Influenced by traditional African motifs and religious cosmology, Victor Ehikhamenor (b. 1974, Nigeria), creates images to signify an enchanted world inspired by everyday life, both urban and rural, folktales and stories, histories real and imagined. Drawing from his experiences in Johannesburg, South Africa, Ehikhamenor examines the relationship between black and white South Africans, addressing racial divides not allayed by the end of Apartheid as in Waiting For A History Lesson in A Public Park (2016), which shows a bench still labeled “whites only.” Humanity Today marks Ehikhamenor’s debut at Jenkins Johnson Gallery.

 

In 2016, Ehikhamenor was featured in the Dak’art Biennale, Senegal, and at Nirox Foundation Nature Park in Johannesburg, South Africa. Ehikhamenor participated in the 56th Venice Biennale in 2015 as well as the Biennale Jogja XIII in Indonesia. He has had international solo exhibitions at institutions including: the Centre for Contemporary Art in Lagos, Nigeria; the Gallery of African Art in London, UK; the Grenada Embassy in Washington, DC, and others. He has received many accolades including the 2016 Nirox Foundation Residency, Johannesburg, South Africa; the 2016 Greatmore Residency, Cape Town, South Africa; the 2015 Casa Zia Lina, Elba, Italy; and the 2014 Norman Mailer Fellowship for Writing.

 

Aida Muluneh (b.1974, Ethiopia) creates vibrant photographs that express what it is to be an African woman, to encapsulate gender and identity, and to situate it within the colonial experience. The World is 9 series focuses on body painting, inspired by traditional body art from across Africa, expressing the history and future of Ethiopia, the power struggle for the women who live there, and personal references regarding life and love.

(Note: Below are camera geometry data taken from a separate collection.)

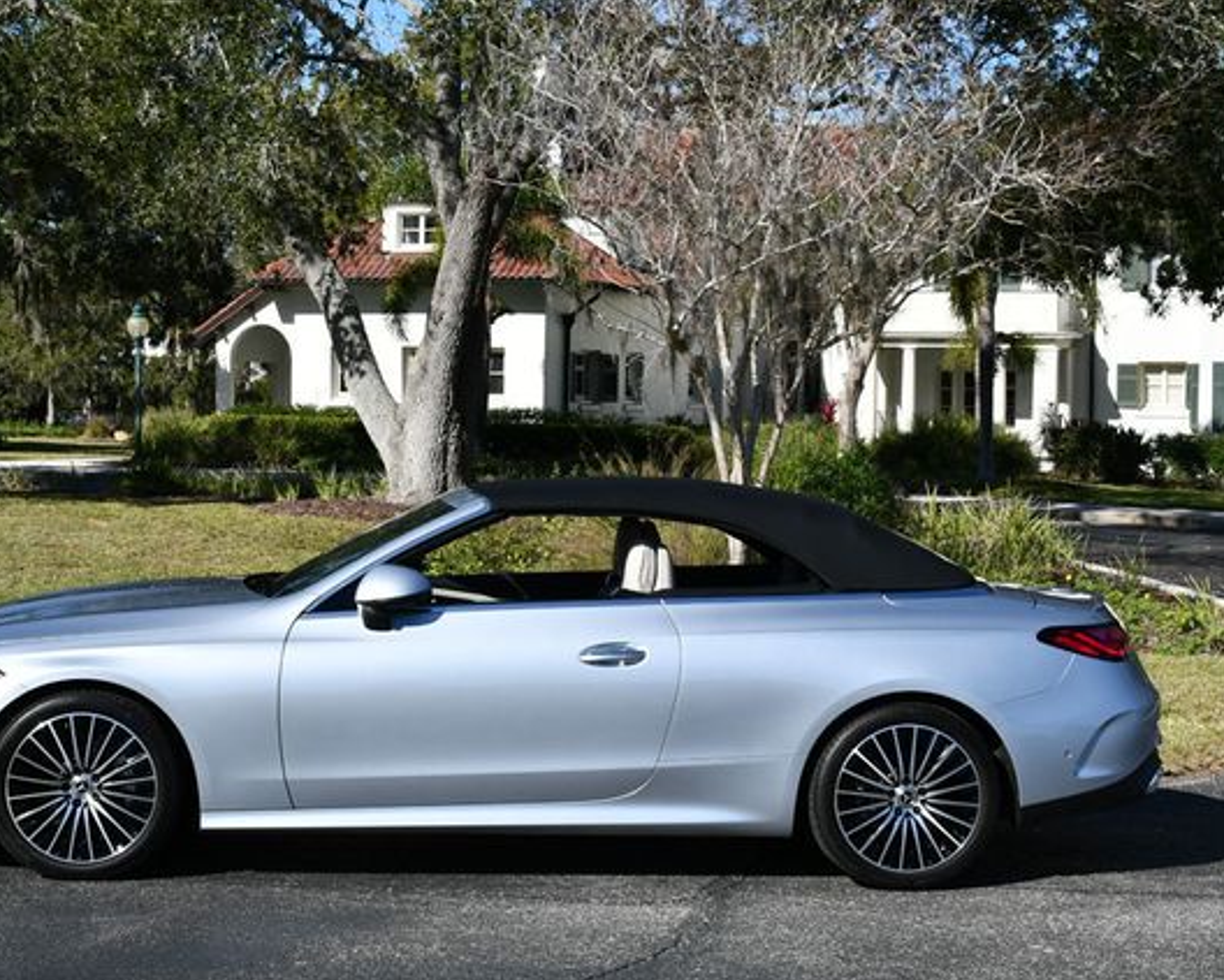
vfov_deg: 23.2
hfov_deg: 28.6
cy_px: 493
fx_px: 2392
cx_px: 505
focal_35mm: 66
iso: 100
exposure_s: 1/320
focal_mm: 29
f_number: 9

Muluneh uses art to promote cultural development through her organization DESTA (Developing and Educating Society Through Art), and she is the founder of the Addis Foto Fest, the first international photography festival in Ethiopia. Her work is in the permanent collection of the Smithsonian’s National Museum of African Art. Muluneh received the 2007 European Union Prize in the Rencontres Africaines de la Photographie, in Bamako, Mali and was the 2010 winner of the CRAF International Award of Photography in Spilimbergo, Italy. She is currently documenting the Ethiopian drought as a photojournalist for the Washington Post. Aida Muluneh participated in the 2016 Dakar Biennale.

 

Created during and after Cuba’s “Special Period,” occurring after the fall of the Soviet Union in 1992, and the withdrawal of Soviet backing, the photographs of Lisette Solórzano (b. 1969, Havana) take a direct look at Cuba’s many generations, betraying a sense of hardship, while also revealing the energy and beauty of the island and its people. Solórzano focuses her camera in on everyday life, operating so often in the space between the said and unsaid while relating her work back to the sea. There is beauty and there is pain in these new works.  Solórzano has a talent for creating a depth of range that keeps the viewer interested in visiting and revisiting her work. 

 

Solorzano has shown widely throughout South and Central America, as well as the United States. Her work has been featured in Europe as well, and she regularly participates in the Havana Biennial. She has won numerous awards and accolades, including a 2002 UNEAC price during the Bienal of Photograph. Solorzano’s work is in public collections throughout Cuba, the United States, and Italy.